Суть Белинского, историческую суть, мне кажется, можно выразить одной строкой: личным своим волнением он взволновал всю Россию. Сравните до него и после него: как было все тихо раньше, и как все шумно пошло потом. Пушкин писал поэмы: да, зачитывались; знали наизусть. Но эстетическое наслаждение имеет свойство спокойно ложиться на душу; и воспитывает оно тихим воспитанием. С Пушкиным зрела Россия; становилась лучше, совершеннее, делалась умнее. Да, но это — все другое, чем волнение. Волнения не принес ни Лермонтов, ни даже Гоголь, ни Грибоедов: волнение и мог принести только сам недоучившийся студент, но с пламенной жаждой учения и с тучею сомнений, вопросов,- которые прежде всего ему самому были не ясны.

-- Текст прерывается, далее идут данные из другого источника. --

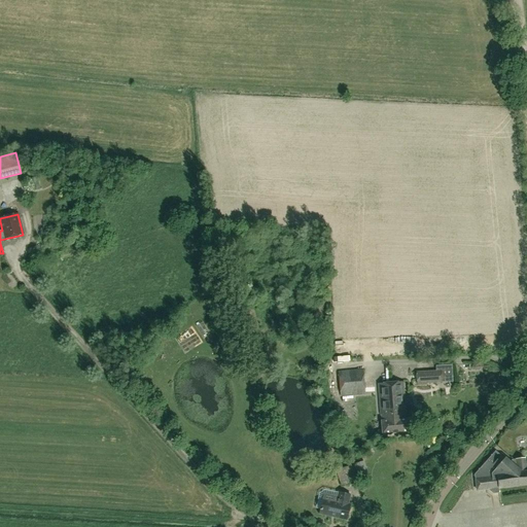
[(362,370),(338,372),(340,396),(364,394),(362,370)]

Вот этой «вопросностыо» своею, и вечным недоумением, и тоскою в недоумении, он и «поднял на дыбы» все, что было грамотно; поднял как «свой своих», как «брат братьев», как «вечный ученик» тех «вечных учеников», какими приличествует быть вообще людям, которые и не «боги», и не «мудрецы». Тут сыграло положительную и прекрасную роль даже то, что он не был так учен и даже так всесторонне образован, как его старшие сверстники; именно это-то и нужно было молодому растущему обществу. Он поднялся и начал учиться, так пламенно, как немногие во всемирной истории: и все за ним вскочили и бросились к книгам, журналам, своим, переводным, учась и учась с его же пламенностью. И это продолжалось вплоть до пресловутых изданий Павленкова,— все на «серьезные» темы, все — учебного характера, с наивностью и «горячей» начинкой. «Все от Белинского»...

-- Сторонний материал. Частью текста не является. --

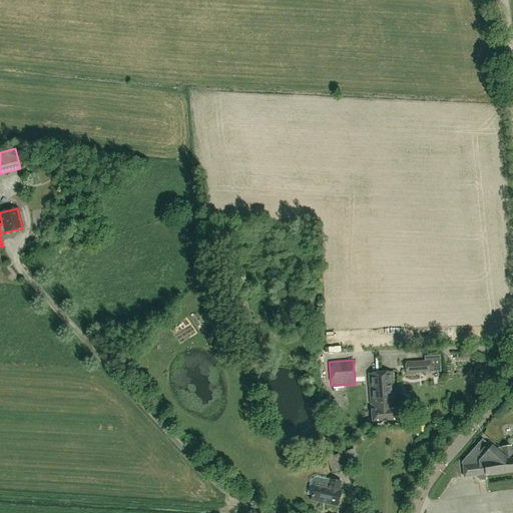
[(429,362),(405,363),(406,374),(430,373),(429,362)]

Вот это гораздо важнее того, что он был собственно «критиком»: и, как таковой, критически осветил всю русскую литературу до него и ему современную, и верно, чутко, гениально отгадал только что начавших при нем выступать новых писателей... Все это и помимо его могло бы сделаться; а «новых писателей» оценили бы со временем, потом. Да и оценили Тургенева, Гончарова, Достоевского конечно независимо от «предсказаний» Белинского. Но волнующего и возбудительного его значения никто не мог заменить: и не будь его, все развитие общества совершалось бы потом гораздо медленнее, более «сквозь сон» (без сновидений, тупой), более апатично и вяло. Он внес живость: вот это — то, за что теперь вся Россия должна положить ему зёмный поклон. И когда мы праздновали недавно реформы 60-х годов, мы должны были вспоминать не только Тургенева или Григоровича и их рассказы из крестьянской жизни: нужно было вспомнить именно Белинского.

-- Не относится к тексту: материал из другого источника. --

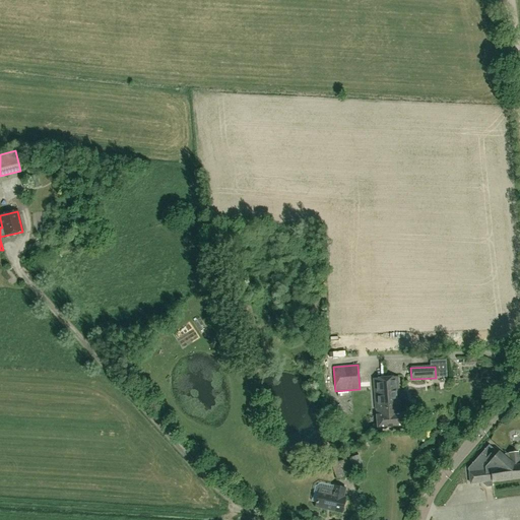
[(397,377),(385,378),(388,415),(390,414),(391,428),(404,427),(402,413),(400,413),(398,413),(398,408),(399,408),(397,377)]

Его лихорадкой даже и до сих пор продолжает лихорадить общество. Косвенно, побочно, но все пошло «от него»...

Собственно для настоящей критики он не был достаточно спокоен. Рассуждение Тургенева «Гамлет и Дон-Кихот» до сих пор остается лучшею критическою статьей во всей русской литературе. Рассуждение Гончарова о «Горе от ума» («Мильон терзаний») несравненно зрелее, серьезнее, интереснее критических импровизаций Белинского. Краткие критические афоризмы Пушкина ценнее целых статей Белинского. И вообще, для настоящего времени Белинский так явно устарел как критик, что об этом нечего распространяться. «Натуральная школа» русской литературы принесла в себе так много новой зрелости, что Белинский из «вечно молодого» стал невольно и неодолимо превращаться в «наивного». Нам передается его температура — и это слава Богу; но лишь в молодости мы у него учимся, не имея сил «учиться», «следовать» в годы более зрелые; в годы, когда просто прочитаны и продуманы Островский, Гончаров, Писемский, Толстой, Достоевский.

Граница и «окончание» Белинского может быть выражена тоже одной строкою: мы учились жизни (значение Белинского) у того, кто сам жизни не знал.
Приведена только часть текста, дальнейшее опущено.